> [Фрагмент текста]:
До конца года на Украине примут закон о запрете ввоза книг «антиукраинского» и «пропагандистского» содержания. Об этом заявил вице-премьер-министр Украины Вячеслав Кириленко. Именно его усилиями в августе в парламент был внесен соответствующий законопроект.
Критерии «антиукраинскости» и вообще, что это такое, настолько размыты, политизированы и непонятны, что если этот законопроект будет принят, то украинские читатели могут и не дождаться многих интересных литературных и научных новинок.
Судя по всему, под запрет может попасть и первая биография одессита, выдающегося русского писателя Валентина Катаева, автора эпопеи «Волны Черного моря» и повести «Сын полка». Изданная в популярной серии «Жизнь замечательных людей», биография Катаева вышла из печати примерно в то же самое время, когда появился и законопроект Кириленко.
Предположение о запрете можно сделать, во-первых, учитывая личность самого автора биографии — одного из самых популярных современных русских писателей Сергея Шаргунова. Последний неоднократно бывал в Донбассе и публично высказывался в поддержку ЛДНР и «идеи Новороссии». К тому же этой осенью он стал депутатом Госдумы по спискам КПРФ. На Украине коммунисты запрещены. Так что такая подробность в биографии Шаргунова уже делает его подозрительной персоной в глазах украинских властей.

> [Имеющиеся данные]:
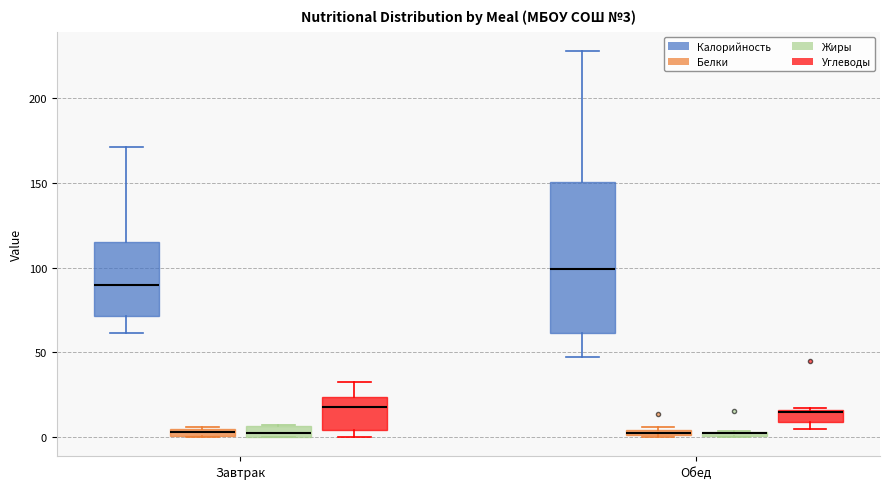

Which box is the tallest, from its lower edge to its upper edge?

Обед (Калорийность)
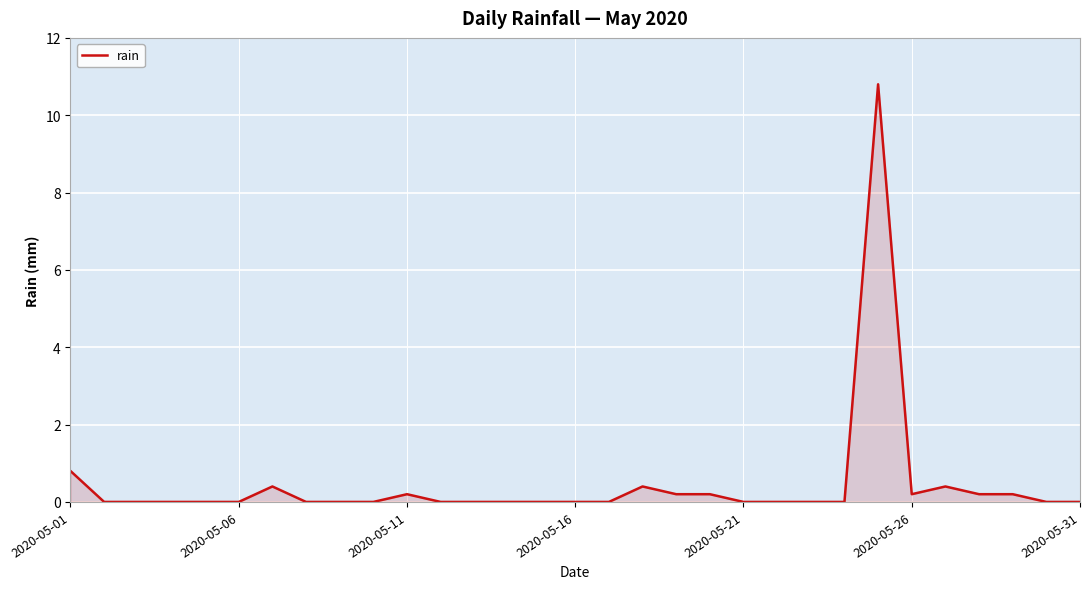

What is the maximum value shown in the chart?

10.8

> [Что нужно сделать]:
• a. Перечислите всех людей, названных по имени и фамилии в заметке о запрете ввоза книг на Украину.
• b. Продолжите заметку о запрете ввоза книг на Украину, начав сразу после её последнего предложения.
Приведённые строки для работы не понадобятся.

> [Ответы к заданиям]:
• a. Вячеслав Кириленко, Валентин Катаев, Сергей Шаргунов.

• b.
Во-вторых, подозрительна и сама книга, так как в ней помимо всего прочего рассказывается и о враждебном отношении Валентина Катаева к украинскому национализму и петлюровцам, с которыми он, будучи белым офицером, воевал в годы Гражданской войны.
Издание Ukraina.ru побеседовало с Сергеем Шаргуновым о тех моментах в биографии Катаева, которые связаны с югом дореволюционной России.
- Почему вы взялись писать именно биографию Валентина Катаева? Кстати, людьми моего поколения, отрочество и юность которых пришлись на позднесоветскую эпоху, он воспринимается как детский писатель.
— Почему Катаев? Так собственно и называется первая глава моей книги. Отвечая на этот вопрос, начну с того, что Катаев, на мой взгляд, первоклассный писатель. Во всей советской прозе — катаевская была самой яркой и зрелищной. Прирожденный художник слова, замечательный стилист.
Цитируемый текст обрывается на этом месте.